Any utility buys contracts for natural gas or coal months before they need delivery. Sounds like English is speaking for individuals who think they are nimble enough to make money trading in energy futures and are not stricly-speaking in the power delivery business (in other words they think they can do the ENRON thing and not get burned - good luck). Also, when you buy using leverage you are still paying to borrow money. And it ain't cheap either.



Generally speaking the companies involved in businesses where they actually take delivery of a commodity and make something with it want to try to remove all the volatility in the market they can. They are not in the business of trading they are in a business of delivering something which requires them to buy a commodity and they prefer more orderly markets in those commodities. Traders on the other hand like volatility it gives them an opportunity (being optimists) to make money. Of course, if the bet wrong they get burned. But nobody ever thinks THEY will be the ones to get burned. That's what makes a speculator.
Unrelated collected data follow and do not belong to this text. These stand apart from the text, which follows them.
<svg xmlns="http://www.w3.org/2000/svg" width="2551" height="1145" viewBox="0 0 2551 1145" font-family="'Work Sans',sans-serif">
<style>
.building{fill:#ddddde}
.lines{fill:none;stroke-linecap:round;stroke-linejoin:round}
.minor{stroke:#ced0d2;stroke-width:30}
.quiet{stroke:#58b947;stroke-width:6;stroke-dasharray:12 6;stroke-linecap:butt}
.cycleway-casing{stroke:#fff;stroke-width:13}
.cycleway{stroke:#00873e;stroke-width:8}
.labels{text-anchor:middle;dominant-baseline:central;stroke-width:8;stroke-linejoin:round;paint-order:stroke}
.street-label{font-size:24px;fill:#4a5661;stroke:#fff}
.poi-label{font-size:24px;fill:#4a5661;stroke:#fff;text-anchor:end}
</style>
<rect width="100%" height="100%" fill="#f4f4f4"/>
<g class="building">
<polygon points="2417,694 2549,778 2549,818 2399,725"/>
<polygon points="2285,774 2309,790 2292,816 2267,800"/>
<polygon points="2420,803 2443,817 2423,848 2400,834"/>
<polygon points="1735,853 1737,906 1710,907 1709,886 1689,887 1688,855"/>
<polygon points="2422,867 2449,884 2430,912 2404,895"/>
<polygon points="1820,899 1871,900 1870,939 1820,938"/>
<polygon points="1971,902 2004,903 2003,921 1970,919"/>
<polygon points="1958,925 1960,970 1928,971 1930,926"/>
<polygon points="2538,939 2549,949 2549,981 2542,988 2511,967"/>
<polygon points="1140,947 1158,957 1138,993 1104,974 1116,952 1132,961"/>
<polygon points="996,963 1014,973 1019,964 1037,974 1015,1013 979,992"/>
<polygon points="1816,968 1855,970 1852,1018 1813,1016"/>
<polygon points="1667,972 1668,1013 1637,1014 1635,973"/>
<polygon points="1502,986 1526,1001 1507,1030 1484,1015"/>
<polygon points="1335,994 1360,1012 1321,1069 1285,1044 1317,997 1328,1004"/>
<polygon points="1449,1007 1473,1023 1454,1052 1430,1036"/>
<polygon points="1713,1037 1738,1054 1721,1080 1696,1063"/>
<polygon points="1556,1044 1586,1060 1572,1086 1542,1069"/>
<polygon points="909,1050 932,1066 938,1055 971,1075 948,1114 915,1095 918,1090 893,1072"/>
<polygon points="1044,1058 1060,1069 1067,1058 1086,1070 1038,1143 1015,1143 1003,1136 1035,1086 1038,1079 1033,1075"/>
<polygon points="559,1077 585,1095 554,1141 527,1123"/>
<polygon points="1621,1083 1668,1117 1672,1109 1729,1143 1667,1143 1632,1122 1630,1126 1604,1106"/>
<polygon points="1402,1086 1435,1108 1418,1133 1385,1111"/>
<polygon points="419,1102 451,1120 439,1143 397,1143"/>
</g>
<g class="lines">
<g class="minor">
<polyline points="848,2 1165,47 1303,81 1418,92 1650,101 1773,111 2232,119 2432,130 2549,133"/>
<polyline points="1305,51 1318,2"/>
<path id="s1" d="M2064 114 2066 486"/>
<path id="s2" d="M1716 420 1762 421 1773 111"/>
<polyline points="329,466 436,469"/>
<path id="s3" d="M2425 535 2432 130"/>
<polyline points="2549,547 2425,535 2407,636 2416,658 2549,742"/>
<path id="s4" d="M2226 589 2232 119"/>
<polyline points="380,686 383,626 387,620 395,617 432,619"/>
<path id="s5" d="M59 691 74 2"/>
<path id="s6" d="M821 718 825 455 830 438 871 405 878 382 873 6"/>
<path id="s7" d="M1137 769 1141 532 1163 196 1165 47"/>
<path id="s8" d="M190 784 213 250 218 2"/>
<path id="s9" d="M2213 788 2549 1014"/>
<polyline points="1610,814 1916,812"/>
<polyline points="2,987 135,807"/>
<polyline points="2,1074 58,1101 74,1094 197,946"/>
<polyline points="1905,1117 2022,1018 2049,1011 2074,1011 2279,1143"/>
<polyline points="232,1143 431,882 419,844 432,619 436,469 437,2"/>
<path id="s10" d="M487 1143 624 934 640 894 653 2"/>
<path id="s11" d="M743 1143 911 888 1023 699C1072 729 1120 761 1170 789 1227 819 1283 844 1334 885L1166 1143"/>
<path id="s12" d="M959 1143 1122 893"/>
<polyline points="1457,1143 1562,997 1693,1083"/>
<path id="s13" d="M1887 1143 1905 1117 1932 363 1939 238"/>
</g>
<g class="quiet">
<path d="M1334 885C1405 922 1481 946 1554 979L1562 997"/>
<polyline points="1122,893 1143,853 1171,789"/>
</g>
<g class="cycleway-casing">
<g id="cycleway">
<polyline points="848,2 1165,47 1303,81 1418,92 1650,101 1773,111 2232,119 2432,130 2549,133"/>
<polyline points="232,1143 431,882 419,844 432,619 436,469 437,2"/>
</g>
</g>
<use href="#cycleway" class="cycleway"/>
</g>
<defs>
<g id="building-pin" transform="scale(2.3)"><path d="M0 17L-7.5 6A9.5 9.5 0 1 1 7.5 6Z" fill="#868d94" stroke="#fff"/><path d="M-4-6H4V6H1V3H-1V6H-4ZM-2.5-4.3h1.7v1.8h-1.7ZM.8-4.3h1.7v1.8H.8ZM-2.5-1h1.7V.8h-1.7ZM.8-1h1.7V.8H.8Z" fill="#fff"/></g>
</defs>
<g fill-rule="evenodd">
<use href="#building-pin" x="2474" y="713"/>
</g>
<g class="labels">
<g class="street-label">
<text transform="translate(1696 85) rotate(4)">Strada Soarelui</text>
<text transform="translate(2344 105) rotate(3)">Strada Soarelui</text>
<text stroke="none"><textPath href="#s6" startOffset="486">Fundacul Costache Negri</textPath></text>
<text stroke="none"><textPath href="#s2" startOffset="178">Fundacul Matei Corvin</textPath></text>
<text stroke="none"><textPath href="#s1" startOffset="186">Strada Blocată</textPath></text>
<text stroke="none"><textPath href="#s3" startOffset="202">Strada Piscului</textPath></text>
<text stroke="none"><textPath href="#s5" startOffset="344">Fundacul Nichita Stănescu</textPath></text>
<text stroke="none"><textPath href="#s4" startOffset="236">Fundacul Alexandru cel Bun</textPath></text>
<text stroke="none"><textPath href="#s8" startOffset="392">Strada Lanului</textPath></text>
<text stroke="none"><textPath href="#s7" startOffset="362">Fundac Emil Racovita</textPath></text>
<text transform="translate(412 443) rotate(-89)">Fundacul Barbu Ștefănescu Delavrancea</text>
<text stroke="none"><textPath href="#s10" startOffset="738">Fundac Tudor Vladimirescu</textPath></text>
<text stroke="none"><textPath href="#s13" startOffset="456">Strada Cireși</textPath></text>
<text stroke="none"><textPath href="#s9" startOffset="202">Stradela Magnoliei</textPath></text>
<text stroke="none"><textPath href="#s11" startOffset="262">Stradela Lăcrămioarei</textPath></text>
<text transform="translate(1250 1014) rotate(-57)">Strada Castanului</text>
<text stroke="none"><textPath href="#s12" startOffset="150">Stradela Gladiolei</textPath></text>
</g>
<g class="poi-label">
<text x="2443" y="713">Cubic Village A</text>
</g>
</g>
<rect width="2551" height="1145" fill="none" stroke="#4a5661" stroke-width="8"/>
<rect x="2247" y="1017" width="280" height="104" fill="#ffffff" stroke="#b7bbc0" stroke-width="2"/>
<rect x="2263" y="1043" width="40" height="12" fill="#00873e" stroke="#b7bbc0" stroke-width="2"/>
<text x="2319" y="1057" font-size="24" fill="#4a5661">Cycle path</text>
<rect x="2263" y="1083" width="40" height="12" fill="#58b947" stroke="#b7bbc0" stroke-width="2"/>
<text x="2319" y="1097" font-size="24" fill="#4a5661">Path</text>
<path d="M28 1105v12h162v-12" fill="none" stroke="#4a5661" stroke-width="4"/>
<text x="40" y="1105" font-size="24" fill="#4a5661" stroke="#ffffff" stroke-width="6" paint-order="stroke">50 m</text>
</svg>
The takeaway is going to exchange trading and a more orderly and more liquid market doesn't necessarily mean higher utililty prices. the individuals quoted in the article are revealing a traders temperment thinking only of the transaction costs of trading and none of the risks of price volatility. A utility or any company that buys commodities to make or supply a value added product can also lose money in a volatile market. Traders always think of a volatile market as an opportunity to make money. Companies that are in a business other than trading but must deal with market volatility when buying raw materials generally abhor price swings and want to hedge the hell out of the market in an attempt to eliminate losses due to price changes in commodities. They also aren't very interested in leveraging to make money. That's a traders strategy.